Our writing word for today is "tone." It might be one of the most understated words in the English language. Tone means everything, especially in language. The tone of a phrase, the tone of a meeting, something said one way, can mean the exact opposite said another way.
The tone of one's voice can turn people off, just as easily as it can turn people on. How many times have you left a speaker, because of a strident voice and how many times have we sought out a person, just to hear the rhythm and cadence of their voice. Evangelists, politicians, great speakers in general, win people to their way of thinking, not so much by what they say, but how they say it.

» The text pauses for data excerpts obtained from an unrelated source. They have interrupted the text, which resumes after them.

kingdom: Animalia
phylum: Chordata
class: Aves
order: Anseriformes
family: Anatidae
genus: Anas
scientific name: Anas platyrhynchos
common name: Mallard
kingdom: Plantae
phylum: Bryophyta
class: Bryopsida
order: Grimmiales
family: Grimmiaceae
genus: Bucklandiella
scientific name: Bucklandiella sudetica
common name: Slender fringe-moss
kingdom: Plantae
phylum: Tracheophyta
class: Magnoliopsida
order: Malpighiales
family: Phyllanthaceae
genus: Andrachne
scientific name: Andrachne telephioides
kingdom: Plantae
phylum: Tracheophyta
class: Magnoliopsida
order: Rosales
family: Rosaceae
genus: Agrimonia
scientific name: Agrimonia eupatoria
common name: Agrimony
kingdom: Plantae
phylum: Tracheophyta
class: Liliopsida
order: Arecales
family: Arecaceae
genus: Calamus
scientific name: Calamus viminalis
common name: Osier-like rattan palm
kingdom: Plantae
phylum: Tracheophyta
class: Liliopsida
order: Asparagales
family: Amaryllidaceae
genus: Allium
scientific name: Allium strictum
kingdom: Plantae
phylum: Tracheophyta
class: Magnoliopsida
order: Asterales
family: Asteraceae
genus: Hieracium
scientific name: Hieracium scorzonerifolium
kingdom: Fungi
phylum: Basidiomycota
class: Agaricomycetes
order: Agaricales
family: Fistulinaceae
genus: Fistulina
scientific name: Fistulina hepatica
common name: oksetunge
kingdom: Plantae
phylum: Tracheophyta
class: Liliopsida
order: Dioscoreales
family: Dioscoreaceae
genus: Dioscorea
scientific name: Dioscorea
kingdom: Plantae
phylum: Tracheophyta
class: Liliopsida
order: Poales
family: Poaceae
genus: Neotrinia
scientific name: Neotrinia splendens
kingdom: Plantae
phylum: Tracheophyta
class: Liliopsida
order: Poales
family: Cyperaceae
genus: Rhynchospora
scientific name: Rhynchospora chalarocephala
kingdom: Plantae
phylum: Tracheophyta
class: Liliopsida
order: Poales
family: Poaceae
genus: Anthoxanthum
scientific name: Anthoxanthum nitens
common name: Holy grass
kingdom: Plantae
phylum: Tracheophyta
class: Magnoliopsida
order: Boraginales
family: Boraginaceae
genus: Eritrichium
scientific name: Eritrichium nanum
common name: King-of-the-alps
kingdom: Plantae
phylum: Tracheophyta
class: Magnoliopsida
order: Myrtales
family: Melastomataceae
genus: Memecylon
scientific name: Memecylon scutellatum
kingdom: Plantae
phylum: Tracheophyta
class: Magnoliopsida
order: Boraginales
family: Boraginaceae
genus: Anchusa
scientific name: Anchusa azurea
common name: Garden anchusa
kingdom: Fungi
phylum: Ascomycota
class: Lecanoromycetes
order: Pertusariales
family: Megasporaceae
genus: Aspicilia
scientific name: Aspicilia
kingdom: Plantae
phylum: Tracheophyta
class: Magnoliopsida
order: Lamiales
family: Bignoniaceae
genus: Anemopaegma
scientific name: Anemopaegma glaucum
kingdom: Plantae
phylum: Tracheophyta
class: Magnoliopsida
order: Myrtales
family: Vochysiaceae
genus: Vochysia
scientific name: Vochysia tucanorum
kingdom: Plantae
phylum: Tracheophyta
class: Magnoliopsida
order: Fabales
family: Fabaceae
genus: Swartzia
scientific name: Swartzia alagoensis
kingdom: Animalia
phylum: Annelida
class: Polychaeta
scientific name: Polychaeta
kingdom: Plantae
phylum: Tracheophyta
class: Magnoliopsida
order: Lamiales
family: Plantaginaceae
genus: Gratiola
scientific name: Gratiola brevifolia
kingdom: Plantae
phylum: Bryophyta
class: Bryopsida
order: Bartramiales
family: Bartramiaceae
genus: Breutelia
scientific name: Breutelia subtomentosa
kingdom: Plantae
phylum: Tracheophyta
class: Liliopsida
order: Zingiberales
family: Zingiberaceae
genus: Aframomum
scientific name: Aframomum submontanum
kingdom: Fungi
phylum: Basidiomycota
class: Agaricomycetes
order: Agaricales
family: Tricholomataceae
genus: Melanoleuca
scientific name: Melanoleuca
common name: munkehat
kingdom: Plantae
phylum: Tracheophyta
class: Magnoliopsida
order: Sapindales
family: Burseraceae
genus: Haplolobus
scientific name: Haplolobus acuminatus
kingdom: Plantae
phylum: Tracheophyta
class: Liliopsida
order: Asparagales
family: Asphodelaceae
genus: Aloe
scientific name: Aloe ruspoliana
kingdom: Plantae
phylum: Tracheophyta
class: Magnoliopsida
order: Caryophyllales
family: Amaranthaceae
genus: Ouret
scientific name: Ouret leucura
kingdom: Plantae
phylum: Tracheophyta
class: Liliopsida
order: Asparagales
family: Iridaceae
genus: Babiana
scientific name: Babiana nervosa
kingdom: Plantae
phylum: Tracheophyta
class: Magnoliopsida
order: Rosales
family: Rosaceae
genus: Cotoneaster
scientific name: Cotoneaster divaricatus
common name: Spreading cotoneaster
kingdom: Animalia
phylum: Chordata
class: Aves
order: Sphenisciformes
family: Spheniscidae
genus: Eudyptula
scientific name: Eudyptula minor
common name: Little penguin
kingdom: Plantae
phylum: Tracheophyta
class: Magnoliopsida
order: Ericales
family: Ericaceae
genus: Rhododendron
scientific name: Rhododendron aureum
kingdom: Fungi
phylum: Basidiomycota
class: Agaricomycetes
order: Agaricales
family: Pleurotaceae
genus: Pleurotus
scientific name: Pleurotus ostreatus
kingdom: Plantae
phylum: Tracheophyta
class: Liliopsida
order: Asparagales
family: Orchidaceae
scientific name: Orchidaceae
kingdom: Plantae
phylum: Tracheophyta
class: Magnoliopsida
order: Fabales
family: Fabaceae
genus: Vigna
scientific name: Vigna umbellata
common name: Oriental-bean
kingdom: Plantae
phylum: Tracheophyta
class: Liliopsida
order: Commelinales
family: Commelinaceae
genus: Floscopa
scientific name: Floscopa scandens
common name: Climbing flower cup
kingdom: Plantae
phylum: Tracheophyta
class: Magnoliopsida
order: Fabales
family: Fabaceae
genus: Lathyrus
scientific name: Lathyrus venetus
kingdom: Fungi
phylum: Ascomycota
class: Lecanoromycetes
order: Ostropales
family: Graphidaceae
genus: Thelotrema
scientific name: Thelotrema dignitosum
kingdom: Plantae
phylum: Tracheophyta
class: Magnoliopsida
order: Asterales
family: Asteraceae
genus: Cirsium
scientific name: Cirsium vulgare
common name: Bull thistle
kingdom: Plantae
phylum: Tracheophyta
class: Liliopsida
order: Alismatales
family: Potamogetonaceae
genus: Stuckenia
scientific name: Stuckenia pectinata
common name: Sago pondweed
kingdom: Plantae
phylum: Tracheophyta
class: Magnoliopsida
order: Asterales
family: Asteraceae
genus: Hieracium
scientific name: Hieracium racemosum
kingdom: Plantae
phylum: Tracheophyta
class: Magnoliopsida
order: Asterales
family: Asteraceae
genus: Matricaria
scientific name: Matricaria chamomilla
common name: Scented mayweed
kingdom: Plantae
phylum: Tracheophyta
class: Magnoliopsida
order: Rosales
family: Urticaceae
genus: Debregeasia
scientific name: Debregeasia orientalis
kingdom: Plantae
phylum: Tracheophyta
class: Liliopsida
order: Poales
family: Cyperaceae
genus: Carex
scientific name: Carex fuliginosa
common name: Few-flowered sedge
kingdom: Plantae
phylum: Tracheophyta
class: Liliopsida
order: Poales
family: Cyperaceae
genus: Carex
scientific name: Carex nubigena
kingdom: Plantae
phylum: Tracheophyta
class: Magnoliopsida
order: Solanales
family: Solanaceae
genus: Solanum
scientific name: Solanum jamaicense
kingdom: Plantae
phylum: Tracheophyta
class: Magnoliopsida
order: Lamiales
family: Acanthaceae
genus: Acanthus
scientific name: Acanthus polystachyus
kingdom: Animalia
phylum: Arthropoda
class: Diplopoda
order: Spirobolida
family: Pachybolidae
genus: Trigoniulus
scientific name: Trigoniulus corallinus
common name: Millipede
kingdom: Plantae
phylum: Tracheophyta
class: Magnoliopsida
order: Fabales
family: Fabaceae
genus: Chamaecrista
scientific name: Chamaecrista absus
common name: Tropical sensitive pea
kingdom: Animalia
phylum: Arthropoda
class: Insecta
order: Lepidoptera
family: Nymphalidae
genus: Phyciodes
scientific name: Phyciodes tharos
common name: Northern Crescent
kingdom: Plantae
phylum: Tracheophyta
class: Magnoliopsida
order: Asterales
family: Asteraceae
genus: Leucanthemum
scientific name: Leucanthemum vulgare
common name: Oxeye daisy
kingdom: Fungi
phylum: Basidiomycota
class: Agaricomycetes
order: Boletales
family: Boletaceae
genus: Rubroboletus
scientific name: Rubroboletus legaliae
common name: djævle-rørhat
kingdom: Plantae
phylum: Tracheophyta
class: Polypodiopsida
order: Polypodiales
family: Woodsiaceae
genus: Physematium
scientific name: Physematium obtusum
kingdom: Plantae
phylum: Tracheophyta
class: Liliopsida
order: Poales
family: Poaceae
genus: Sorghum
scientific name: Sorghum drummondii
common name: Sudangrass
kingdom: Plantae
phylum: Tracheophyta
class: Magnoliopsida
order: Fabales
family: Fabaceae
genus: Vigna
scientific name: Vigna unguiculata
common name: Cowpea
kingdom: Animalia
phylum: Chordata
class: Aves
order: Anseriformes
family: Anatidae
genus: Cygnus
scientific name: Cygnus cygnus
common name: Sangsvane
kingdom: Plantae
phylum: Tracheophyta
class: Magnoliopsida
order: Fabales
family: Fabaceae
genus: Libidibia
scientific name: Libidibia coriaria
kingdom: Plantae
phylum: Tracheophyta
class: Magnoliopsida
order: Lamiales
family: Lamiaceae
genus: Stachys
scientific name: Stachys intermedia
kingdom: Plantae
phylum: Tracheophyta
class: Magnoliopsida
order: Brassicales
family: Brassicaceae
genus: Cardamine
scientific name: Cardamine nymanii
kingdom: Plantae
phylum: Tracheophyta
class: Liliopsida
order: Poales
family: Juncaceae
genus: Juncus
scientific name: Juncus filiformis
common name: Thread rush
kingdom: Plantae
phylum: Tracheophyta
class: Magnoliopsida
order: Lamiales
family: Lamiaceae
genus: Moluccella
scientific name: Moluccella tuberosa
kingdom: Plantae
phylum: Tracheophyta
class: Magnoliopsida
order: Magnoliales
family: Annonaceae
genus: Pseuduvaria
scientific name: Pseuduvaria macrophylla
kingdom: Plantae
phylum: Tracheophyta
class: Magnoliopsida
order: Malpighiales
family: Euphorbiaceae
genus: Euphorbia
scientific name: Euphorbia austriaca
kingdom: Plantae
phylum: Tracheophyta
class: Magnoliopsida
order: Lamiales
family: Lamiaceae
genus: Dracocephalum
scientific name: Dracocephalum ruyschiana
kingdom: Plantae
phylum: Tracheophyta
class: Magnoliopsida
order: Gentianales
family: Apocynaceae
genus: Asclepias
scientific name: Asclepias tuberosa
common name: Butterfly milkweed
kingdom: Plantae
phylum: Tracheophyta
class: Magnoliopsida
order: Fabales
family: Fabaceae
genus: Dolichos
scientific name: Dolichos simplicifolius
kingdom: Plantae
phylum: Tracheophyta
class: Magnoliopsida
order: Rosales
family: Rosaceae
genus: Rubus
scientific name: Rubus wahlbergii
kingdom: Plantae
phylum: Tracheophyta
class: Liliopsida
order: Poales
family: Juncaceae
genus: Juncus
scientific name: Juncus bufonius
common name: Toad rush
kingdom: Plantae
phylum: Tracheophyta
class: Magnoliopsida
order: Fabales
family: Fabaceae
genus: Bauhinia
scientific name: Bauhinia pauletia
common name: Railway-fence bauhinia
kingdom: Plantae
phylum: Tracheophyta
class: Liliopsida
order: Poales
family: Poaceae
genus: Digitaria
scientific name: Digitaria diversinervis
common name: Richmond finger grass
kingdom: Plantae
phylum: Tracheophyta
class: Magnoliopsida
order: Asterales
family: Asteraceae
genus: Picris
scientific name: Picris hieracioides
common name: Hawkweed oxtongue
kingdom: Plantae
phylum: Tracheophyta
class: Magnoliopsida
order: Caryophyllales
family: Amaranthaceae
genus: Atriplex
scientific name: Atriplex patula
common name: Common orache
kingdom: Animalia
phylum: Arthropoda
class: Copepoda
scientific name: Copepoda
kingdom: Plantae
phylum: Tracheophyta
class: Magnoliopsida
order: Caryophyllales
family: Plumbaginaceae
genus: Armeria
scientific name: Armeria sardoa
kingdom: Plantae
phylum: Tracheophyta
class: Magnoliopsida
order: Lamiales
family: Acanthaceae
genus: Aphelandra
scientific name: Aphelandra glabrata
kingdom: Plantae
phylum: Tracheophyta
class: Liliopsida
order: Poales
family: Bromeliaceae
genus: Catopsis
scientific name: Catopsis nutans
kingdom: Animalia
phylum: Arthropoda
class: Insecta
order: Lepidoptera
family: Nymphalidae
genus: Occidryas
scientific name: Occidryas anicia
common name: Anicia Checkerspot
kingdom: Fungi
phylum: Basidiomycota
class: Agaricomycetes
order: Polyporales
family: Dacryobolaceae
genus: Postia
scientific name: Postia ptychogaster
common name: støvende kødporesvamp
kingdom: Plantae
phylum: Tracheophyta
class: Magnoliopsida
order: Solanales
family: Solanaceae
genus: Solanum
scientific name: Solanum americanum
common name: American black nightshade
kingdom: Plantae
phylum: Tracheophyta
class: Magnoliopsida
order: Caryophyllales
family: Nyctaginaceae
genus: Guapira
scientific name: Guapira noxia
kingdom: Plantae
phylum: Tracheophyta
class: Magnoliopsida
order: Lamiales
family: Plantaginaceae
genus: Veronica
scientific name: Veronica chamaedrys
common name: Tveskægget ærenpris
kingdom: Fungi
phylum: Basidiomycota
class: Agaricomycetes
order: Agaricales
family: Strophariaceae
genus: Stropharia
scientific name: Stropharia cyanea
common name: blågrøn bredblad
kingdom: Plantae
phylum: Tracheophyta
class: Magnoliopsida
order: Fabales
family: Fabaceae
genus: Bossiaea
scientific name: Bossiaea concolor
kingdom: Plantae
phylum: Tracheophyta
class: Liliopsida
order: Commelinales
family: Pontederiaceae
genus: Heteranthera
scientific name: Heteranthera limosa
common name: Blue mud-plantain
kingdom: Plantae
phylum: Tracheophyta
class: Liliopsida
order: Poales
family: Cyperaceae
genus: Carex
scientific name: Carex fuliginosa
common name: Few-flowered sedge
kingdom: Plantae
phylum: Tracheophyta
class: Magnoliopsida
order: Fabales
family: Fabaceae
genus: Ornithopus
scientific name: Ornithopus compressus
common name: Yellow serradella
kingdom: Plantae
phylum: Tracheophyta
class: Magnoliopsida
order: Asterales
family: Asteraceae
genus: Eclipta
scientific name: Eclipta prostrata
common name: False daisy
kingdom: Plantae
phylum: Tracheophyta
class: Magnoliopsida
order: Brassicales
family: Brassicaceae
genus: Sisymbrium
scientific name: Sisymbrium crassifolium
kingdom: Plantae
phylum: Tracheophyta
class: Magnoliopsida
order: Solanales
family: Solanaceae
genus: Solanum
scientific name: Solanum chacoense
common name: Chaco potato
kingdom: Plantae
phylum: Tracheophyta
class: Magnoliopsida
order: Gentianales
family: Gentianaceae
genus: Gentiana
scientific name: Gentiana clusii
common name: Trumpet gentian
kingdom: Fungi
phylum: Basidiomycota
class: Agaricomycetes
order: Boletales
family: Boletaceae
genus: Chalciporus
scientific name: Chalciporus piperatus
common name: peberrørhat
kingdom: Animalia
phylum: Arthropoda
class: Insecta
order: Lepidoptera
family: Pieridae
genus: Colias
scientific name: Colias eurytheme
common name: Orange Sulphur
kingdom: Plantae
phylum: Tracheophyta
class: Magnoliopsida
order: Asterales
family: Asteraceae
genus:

I'm reading a book now, Captain Corelli's Mandolin. I had trouble at first "getting into the book." It was a little dry. The setting - a greek island under Italian occupation during the second world war - was not actually what I had intended to read, but it was recommended. What hooked me on the book, though, was its tone. It is elevated. In fact, halfway through the novel, I have a list of 15 words that I have never even heard of (of which I have never heard). Here are some of them, with definitions -
opprobrium - harsh criticism or censure.
recondite - obscure
pellucid - easily understood
coruscating - brilliant or scathing
corybantic - wild, frenzied
caryatid - stone carving of a draped woman as a pillar or column
Many of the other words were related to trades or technical terms, but, since the book, uses a lot of metaphor - comparing a woman to a mandolin, for example - these would be appropriate. I have said before, I am a wordsmith. I love words either on their own or in combinations.
I can now say of the long suffering women I have met, "She was indeed caryatidic. Draped in a mantel of stony resistance, her face grey under the burden of duty, she continued to support the institution."
I'll leave - stygian - relating to the river Styx, for another day. I also love mythology!!
The picture? The best I could do for a caryatid.